### EXERCISE REQUIREMENTS
Give again, unaltered, the lines of the listing below that run from the line having "index pip: (74, 96)" through the line having "pinky tip: (80, 127)".

### RECORDED INFORMATION

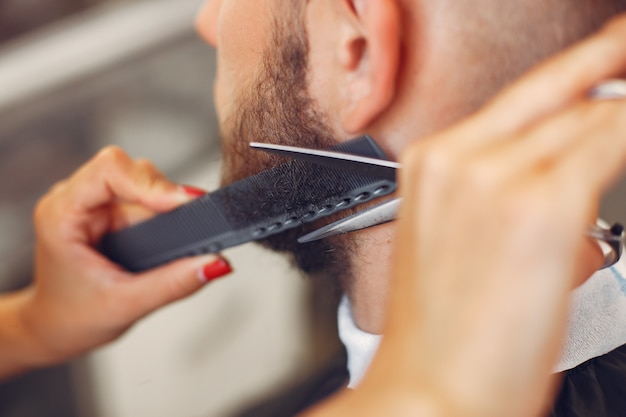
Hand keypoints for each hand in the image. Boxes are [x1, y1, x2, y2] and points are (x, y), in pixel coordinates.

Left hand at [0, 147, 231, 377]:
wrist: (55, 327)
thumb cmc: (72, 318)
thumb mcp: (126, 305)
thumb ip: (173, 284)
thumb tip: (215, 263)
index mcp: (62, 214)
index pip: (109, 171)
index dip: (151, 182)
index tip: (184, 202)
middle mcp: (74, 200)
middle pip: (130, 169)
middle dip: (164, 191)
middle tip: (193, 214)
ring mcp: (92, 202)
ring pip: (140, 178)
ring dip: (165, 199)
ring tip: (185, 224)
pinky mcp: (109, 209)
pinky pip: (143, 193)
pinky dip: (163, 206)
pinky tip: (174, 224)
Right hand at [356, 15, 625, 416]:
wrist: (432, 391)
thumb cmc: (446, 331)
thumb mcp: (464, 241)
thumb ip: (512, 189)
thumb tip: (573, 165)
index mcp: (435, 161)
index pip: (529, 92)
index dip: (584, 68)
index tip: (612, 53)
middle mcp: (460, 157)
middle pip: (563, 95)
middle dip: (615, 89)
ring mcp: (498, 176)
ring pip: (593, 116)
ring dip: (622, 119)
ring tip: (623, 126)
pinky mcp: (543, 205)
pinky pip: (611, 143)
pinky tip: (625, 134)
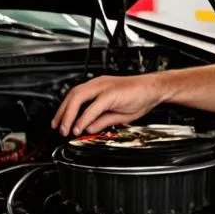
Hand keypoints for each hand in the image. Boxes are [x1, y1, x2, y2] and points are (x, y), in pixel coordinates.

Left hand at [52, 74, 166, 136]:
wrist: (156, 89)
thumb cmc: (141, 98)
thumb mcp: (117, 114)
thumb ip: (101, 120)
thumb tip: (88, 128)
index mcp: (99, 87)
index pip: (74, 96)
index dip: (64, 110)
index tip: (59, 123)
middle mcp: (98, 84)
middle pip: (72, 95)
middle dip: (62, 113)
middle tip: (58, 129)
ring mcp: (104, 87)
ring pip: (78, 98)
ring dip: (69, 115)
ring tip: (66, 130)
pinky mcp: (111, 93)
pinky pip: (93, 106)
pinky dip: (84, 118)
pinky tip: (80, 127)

* * *

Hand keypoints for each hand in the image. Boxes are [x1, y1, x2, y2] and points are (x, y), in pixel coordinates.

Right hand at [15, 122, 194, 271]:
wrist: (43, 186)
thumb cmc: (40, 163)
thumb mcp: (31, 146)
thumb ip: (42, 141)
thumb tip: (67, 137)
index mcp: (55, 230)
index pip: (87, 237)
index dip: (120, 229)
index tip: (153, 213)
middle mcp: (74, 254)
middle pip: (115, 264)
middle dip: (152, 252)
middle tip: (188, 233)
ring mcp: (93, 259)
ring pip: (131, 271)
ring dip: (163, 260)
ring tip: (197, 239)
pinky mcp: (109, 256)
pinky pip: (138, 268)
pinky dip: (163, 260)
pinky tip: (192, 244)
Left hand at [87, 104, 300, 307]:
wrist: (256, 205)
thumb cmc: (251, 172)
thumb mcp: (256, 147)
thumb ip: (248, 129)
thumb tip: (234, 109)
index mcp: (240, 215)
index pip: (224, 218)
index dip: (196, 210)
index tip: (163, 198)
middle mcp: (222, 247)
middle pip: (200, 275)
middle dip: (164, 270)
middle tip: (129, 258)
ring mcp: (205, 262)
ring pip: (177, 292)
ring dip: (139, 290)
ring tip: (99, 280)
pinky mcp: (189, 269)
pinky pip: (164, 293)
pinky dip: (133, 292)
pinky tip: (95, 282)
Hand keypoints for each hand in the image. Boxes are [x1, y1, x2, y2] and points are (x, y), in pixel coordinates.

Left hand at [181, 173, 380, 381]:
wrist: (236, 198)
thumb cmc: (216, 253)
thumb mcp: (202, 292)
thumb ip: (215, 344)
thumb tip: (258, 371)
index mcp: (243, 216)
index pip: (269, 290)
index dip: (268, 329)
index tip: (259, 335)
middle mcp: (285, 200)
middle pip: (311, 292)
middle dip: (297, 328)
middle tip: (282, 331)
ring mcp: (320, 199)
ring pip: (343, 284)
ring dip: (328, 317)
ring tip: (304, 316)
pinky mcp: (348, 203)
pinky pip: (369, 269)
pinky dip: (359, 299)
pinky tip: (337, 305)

* * *

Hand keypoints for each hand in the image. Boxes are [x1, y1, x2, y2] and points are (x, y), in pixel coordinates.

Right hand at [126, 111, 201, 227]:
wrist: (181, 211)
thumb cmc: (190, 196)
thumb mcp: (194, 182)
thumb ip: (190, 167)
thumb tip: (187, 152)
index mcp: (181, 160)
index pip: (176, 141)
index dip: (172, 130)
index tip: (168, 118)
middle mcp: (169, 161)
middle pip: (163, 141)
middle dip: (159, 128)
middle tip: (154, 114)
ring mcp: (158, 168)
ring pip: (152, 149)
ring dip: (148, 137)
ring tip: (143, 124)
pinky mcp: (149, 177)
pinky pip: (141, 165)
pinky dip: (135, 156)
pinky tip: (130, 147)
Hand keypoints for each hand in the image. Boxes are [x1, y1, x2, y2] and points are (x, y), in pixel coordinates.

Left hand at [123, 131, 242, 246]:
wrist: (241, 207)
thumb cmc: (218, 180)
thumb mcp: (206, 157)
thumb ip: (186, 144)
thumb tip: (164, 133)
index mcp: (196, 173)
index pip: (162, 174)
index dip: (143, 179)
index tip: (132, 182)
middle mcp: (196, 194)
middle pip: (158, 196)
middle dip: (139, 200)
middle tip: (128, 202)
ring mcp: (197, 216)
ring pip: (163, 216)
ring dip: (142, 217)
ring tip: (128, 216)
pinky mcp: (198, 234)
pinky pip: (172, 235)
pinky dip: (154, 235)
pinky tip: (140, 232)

### RESULT OF THE EXERCISE
index pip: (74, 96)
index dip: (64, 110)
index tip: (59, 123)
middle mcp: (98, 84)
middle pip: (72, 95)
middle dip: (62, 113)
middle tip: (58, 129)
ring mcp: (104, 87)
ring pip: (78, 98)
ring dip: (69, 115)
ring tip: (66, 130)
pinky mcp: (111, 93)
pinky pip: (93, 106)
pinky dip: (84, 118)
pinky tip: (80, 127)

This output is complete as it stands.